In recent years, autonomous driving vehicles has become a hot spot in both commercial and scientific domains and has brought new challenges to the machine vision field. How to detect and recognize objects in a complex real-world road environment has become one of the most important problems facing autonomous vehicles and their ability to make decisions on the road. This requires the vehicle to be able to process 3D visual information fast and to recognize objects even in bad weather or under occlusion.

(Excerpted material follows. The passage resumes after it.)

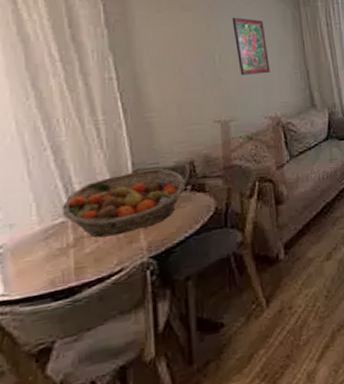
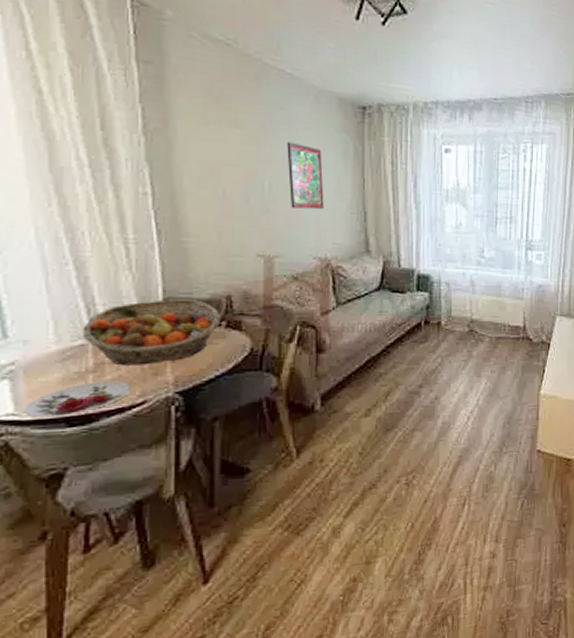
plate: none [13,252,109,296] -> present [24,381,131,418]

With the development of deep learning technology and the significant improvements made to computing performance, software and hardware support now exists for advanced 3D object detection and recognition tasks. In addition, LiDAR scanners can obtain high quality data under different lighting conditions and can provide high-range-high-precision spatial information. Designing a detector that can process data collected by a LiDAR scanner will bring new developments in the field of autonomous driving.
In this thesis, a 3D object detector is proposed, with focal loss and Euler angle regression to optimize the model’s performance, using bird’s-eye view (BEV) map generated from LiDAR point cloud and RGB images as input data. While preprocessing the point cloud data, height information is extracted using height thresholding and rescaled to enhance the detail on the range of interest and intensity information is extracted on an expanded BEV map that keeps the density information without an extra channel. Results show that the proposed 3D object detector has a speed over 46 FPS on a TESLA V100-PCIE GPU and an average precision over 90%.
In addition to the full-scale detector, a 3D mini detector is also proposed. The mini detector can process the same input data as the full-scale detector 3 times faster with slightly lower precision.